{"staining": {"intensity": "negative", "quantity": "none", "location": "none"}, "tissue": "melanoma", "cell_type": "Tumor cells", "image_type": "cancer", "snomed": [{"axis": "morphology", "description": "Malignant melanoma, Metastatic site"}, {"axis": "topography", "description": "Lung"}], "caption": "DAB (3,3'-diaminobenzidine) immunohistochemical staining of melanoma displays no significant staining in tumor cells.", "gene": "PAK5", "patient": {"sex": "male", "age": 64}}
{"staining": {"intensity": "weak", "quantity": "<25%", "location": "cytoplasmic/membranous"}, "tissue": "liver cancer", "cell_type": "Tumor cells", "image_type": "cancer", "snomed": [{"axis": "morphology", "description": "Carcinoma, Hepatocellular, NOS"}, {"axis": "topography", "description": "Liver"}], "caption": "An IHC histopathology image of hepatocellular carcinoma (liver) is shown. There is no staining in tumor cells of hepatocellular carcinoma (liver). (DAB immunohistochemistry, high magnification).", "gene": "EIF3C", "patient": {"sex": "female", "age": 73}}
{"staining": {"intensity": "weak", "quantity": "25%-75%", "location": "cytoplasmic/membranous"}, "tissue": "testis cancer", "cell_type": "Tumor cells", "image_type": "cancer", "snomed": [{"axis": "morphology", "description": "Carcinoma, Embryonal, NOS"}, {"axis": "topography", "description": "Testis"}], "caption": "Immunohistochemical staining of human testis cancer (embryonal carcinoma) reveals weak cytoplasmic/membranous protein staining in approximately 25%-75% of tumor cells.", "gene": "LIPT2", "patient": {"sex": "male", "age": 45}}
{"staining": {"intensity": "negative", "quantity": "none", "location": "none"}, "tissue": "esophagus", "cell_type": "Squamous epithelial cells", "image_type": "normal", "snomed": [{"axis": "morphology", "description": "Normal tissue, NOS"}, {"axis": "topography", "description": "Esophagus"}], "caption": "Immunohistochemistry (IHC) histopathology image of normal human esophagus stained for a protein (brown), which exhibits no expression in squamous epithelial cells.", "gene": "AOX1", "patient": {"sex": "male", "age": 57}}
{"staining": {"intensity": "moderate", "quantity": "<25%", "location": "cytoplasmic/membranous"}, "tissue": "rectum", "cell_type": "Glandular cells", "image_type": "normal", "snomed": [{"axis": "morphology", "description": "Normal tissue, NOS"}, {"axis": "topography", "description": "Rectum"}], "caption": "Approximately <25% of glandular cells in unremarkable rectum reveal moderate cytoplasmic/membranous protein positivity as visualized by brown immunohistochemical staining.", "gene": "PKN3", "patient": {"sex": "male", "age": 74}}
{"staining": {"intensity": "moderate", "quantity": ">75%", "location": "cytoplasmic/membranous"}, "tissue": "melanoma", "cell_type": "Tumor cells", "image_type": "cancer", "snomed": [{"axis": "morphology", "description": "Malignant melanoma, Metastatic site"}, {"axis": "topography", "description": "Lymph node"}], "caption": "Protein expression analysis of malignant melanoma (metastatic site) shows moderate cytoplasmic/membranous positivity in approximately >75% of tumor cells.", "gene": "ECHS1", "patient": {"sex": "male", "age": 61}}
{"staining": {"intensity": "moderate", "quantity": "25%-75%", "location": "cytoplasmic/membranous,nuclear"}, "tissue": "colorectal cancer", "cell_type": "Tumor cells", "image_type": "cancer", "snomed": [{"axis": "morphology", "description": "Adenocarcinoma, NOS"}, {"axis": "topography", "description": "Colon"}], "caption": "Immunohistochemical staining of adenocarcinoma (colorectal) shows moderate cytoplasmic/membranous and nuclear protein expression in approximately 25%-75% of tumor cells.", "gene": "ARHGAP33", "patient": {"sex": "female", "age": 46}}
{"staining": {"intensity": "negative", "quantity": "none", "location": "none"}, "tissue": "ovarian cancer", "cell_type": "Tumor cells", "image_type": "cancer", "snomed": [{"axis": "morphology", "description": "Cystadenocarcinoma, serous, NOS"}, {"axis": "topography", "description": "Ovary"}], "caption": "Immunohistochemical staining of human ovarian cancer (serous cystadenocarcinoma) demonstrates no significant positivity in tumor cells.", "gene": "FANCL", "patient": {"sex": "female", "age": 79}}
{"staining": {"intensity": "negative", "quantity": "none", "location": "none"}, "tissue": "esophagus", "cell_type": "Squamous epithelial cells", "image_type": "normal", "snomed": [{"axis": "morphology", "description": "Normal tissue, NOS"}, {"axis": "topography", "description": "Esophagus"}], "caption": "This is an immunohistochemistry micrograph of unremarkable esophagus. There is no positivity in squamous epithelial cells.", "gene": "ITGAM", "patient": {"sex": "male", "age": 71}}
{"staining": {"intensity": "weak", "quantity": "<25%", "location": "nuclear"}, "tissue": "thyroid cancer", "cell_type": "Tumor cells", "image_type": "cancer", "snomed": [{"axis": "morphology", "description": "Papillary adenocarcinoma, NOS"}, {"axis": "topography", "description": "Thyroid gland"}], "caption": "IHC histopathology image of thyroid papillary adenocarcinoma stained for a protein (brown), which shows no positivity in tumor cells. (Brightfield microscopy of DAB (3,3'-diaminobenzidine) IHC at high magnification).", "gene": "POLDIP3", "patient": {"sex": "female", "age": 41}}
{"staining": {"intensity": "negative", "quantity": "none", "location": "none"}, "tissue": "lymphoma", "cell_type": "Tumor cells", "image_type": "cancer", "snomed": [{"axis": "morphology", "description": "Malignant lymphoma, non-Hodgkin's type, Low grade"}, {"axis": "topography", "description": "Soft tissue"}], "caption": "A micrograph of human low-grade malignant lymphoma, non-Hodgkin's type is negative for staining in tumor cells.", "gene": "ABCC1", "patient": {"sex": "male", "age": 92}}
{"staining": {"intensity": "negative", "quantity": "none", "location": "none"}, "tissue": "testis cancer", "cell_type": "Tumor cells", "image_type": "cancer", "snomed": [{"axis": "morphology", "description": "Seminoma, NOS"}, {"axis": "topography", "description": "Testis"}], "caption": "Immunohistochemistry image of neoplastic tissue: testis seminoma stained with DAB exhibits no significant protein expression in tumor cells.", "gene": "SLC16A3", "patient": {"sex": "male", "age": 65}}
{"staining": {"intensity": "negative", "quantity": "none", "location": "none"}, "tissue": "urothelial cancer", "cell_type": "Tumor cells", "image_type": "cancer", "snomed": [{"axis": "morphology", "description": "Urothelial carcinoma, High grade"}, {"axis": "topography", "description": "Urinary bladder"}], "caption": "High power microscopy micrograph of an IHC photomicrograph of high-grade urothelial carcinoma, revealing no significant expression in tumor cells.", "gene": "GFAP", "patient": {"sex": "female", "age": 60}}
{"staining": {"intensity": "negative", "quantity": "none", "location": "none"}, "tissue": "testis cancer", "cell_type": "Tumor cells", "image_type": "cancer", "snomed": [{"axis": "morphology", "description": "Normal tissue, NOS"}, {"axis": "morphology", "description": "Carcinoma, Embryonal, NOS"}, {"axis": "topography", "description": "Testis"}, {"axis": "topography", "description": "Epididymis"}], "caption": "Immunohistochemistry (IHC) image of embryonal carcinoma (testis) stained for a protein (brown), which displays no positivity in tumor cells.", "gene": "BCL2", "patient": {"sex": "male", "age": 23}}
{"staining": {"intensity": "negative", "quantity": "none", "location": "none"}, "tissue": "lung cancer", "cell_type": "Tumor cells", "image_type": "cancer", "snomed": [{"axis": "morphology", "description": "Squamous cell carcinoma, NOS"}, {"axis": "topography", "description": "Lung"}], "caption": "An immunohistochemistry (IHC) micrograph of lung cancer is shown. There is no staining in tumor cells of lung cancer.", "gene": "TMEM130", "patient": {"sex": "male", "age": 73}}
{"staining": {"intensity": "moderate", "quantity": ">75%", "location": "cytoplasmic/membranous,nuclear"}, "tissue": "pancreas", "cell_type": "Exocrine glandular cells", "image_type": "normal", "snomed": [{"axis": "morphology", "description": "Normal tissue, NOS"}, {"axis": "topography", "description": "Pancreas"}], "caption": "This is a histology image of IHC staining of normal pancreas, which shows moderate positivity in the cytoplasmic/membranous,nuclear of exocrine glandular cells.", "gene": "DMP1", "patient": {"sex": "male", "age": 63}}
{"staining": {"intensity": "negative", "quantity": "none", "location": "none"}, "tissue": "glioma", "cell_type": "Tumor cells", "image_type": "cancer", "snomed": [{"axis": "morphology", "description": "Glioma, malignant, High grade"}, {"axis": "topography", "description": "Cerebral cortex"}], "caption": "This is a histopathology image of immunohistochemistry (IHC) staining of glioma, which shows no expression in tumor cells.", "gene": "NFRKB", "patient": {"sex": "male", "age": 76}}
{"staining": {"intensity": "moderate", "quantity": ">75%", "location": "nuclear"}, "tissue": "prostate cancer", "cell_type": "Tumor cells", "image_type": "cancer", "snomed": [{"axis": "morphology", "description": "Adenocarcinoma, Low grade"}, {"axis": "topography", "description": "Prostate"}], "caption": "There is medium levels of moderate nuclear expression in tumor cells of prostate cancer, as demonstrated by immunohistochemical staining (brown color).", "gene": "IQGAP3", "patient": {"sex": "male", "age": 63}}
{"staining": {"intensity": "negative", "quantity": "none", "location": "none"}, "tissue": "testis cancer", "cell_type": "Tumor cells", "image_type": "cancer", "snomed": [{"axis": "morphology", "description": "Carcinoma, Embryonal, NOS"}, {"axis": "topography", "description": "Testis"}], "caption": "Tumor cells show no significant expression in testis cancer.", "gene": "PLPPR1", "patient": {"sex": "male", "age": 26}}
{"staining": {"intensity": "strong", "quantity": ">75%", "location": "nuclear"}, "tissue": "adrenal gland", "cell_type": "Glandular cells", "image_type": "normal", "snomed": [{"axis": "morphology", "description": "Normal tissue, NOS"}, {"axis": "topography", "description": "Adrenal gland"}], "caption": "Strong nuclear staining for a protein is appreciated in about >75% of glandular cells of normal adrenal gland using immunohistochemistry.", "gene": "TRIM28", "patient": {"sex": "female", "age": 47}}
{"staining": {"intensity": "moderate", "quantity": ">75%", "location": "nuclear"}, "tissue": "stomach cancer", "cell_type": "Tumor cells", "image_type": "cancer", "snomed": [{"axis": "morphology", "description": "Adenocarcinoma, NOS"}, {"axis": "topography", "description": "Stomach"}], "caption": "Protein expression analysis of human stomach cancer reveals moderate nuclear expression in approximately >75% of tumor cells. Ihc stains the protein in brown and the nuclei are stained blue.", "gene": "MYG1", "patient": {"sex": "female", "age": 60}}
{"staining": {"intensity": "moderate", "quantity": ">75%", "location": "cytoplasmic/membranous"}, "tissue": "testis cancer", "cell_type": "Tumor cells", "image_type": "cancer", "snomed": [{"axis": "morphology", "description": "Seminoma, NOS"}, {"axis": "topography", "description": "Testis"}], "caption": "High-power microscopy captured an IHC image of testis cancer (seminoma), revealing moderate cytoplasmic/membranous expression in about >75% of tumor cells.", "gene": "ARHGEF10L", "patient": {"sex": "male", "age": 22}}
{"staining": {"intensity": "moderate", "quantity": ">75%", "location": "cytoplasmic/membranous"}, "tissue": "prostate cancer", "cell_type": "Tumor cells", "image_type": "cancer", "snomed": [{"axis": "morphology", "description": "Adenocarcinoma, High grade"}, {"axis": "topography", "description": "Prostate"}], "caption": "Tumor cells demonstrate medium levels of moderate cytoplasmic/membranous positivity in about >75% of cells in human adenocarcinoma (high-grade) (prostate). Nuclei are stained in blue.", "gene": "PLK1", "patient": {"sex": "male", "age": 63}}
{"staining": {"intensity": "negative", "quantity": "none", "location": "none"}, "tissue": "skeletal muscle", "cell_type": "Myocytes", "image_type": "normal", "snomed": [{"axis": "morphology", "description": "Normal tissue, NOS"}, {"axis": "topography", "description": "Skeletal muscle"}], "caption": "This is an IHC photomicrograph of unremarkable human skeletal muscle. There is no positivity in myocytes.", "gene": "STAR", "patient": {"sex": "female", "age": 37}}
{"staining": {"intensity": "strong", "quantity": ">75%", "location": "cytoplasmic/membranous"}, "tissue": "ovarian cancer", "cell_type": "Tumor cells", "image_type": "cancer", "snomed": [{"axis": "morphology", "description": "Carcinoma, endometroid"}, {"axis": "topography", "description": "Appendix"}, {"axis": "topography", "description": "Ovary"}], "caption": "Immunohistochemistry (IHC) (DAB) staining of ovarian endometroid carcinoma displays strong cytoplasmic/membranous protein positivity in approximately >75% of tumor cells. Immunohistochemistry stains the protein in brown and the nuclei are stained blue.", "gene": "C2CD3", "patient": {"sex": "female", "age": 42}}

..........

Task to carry out: Please copy the lines above from the line with "cells show no" up to and including the line with "microscopy captured an", exactly as written and with nothing else.

Reply:
{"staining": {"intensity": "negative", "quantity": "none", "location": "none"}, "tissue": "testis cancer", "cell_type": "Tumor cells", "image_type": "cancer", "snomed": [{"axis": "morphology", "description": "Carcinoma, Embryonal, NOS"}, {"axis": "topography", "description": "Testis"}], "caption": "Tumor cells show no significant expression in testis cancer.", "gene": "PLPPR1", "patient": {"sex": "male", "age": 26}}
{"staining": {"intensity": "strong", "quantity": ">75%", "location": "nuclear"}, "tissue": "adrenal gland", "cell_type": "Glandular cells", "image_type": "normal", "snomed": [{"axis": "morphology", "description": "Normal tissue, NOS"}, {"axis": "topography", "description": "Adrenal gland"}], "caption": "Strong nuclear staining for a protein is appreciated in about >75% of glandular cells of normal adrenal gland using immunohistochemistry.", "gene": "TRIM28", "patient": {"sex": "female", "age": 47}}
{"staining": {"intensity": "moderate", "quantity": ">75%", "location": "nuclear"}, "tissue": "stomach cancer", "cell_type": "Tumor cells", "image_type": "cancer", "snomed": [{"axis": "morphology", "description": "Adenocarcinoma, NOS"}, {"axis": "topography", "description": "Stomach"}], "caption": "Protein expression analysis of human stomach cancer reveals moderate nuclear expression in approximately >75% of tumor cells. Ihc stains the protein in brown and the nuclei are stained blue.", "gene": "MYG1", "patient": {"sex": "female", "age": 60}}
{"staining": {"intensity": "moderate", "quantity": ">75%", "location": "cytoplasmic/membranous"}, "tissue": "testis cancer", "cell_type": "Tumor cells", "image_type": "cancer", "snomed": [{"axis": "morphology", "description": "Seminoma, NOS"}, {"axis": "topography", "description": "Testis"}], "caption": "High-power microscopy captured an IHC image of testis cancer (seminoma), revealing moderate cytoplasmic/membranous expression in about >75% of tumor cells.", "gene": "ARHGEF10L", "patient": {"sex": "male", "age": 22}}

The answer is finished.